4. Contracteren certificatie-instelling
Als de organisatie op basis van de zelfbeoordeling concludeert dat ze voldoet aan de certificatie-eisen, kan een certificatie-instelling worden benaderd voor een audittraject. Alleen certificatie-instellingen die een overeenkomst hebben gesloten met NEN mogen een audit uitvoeren voor een Better Biomass-certificaat. Raadpleeg de lijst met certificatie-instellingen om te zien welke instellingen zijn aangesloten bij NEN.
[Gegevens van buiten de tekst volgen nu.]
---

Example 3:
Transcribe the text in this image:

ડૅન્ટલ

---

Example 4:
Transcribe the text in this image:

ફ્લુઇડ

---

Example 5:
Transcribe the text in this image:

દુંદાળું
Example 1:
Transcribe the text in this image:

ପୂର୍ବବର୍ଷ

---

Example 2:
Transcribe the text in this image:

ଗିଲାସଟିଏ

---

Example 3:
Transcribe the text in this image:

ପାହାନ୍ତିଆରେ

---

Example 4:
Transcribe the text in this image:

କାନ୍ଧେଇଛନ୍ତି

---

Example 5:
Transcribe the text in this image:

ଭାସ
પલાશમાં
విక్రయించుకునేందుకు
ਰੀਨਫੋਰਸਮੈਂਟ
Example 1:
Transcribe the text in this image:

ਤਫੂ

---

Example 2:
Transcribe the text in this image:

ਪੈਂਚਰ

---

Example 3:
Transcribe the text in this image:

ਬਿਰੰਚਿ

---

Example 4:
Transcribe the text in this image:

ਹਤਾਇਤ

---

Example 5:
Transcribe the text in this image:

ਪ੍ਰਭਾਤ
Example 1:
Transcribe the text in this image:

5. Word Better Biomass-lid
Naast het contracteren van een certificatie-instelling moet de organisatie zich ook registreren als Better Biomass-lid. Leden profiteren van de uitwisseling van kennis en ervaringen met gelijkgestemden en de nauwe relatie met de schemabeheerder (NEN).


Initiële audit

De initiële audit bestaat uit twee fasen: de voorbereiding en het bedrijfsbezoek. Op basis van de initiële audit wordt bepaald of het certificaat wordt toegekend.

Fase 1

1. Vooronderzoek
Nadat een certificatie-instelling is gecontracteerd, wordt documentatie ter voorbereiding op het bedrijfsbezoek opgevraagd. Deze documentatie kan onder meer bestaann uit:

  • vergunningen
  • onderzoeksrapporten

Mede op basis van deze informatie voert de auditor een risicoanalyse uit en stelt hij een auditplan op.
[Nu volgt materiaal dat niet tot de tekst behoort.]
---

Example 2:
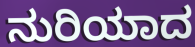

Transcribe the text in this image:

ನುರಿಯಾದ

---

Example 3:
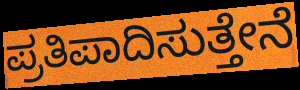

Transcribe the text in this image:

ಪ್ರತಿಪಾದಿಸುತ್ತೇನೆ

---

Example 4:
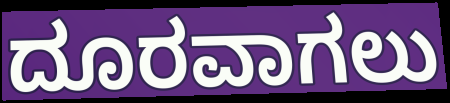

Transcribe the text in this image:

ದೂರವಾಗಲು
2. Voorbereiden auditbezoek
In overleg met de certificatie-instelling wordt het auditbezoek voorbereid. Dit houdt voornamelijk in dat ervoor wordt gezorgd dat de benodigde informatie, voorzieningen en personen beschikbaar en toegankelijk zijn in de geplande auditperiode.

Fase 2

1. Bedrijfsbezoek
Tijdens het bedrijfsbezoek onderzoekt de auditor in hoeverre er wordt voldaan aan de eisen zoals vastgelegd in NTA 8080. Hiertoe zal de auditor documentatie willen inzien, medewerkers interviewen en visuele inspecties uitvoeren. De bevindingen worden vastgelegd in het auditrapport.

2. Terugkoppeling
Op basis van het auditrapport wordt door de certificatie-instelling besloten of het certificaat wordt toegekend. Indien de organisatie geen certificaat krijgt toegekend, kan ze aan de slag om de non-conformiteiten te verhelpen. Vervolgens kan een nieuwe audit worden aangevraagd.


Verlening van certificaat

1. Verlenen certificaat
Als de organisatie in aanmerking komt voor een certificaat, wordt overgegaan tot het verlenen ervan. Het certificaat beschrijft onder meer het toepassingsgebied en de productieprocessen. Per certificaat wordt jaarlijks een afdracht gevraagd, die door de certificatie-instelling wordt geïnd en afgedragen aan de schemabeheerder. De hoogte van deze afdracht is te vinden in de tarievenlijst.

2. Opnemen in centraal register
De namen en certificaatgegevens van organisaties die een certificaat hebben ontvangen worden gepubliceerd in het register van certificaathouders op deze website.

3. Vermelden certificaat op website
Op het verleende certificaat wordt een logo geplaatst met ‘Better Biomass’. Gecertificeerde organisaties mogen hun certificaten met het logo op hun website plaatsen. Het logo moet altijd gekoppeld zijn aan het desbetreffende certificaat, zodat duidelijk is voor welke gedeelte van de activiteiten de organisatie is gecertificeerd. Het is niet toegestaan het logo op andere uitingen te gebruiken.


Onderhoud van certificaat

1. Opvolgingsonderzoeken
Een certificaat wordt voor maximaal vijf jaar verleend. Jaarlijks wordt de organisatie door de certificatie-instelling opnieuw beoordeeld om te bepalen of ze nog steeds voldoet aan de eisen voor toekenning van het certificaat. Indien er aan de certificatiecriteria wordt voldaan blijft het certificaat geldig. Zo niet, dan volgt schorsing of intrekking van het certificaat. Deze informatie wordt ook opgenomen in het centrale register.

2. Herbeoordelingsonderzoek
Binnen de geldigheidstermijn van het certificaat moet de organisatie een herbeoordelingsonderzoek laten uitvoeren om het certificaat met vijf jaar te verlengen. Hiervoor gelden dezelfde certificatiecriteria als bij een initiële audit.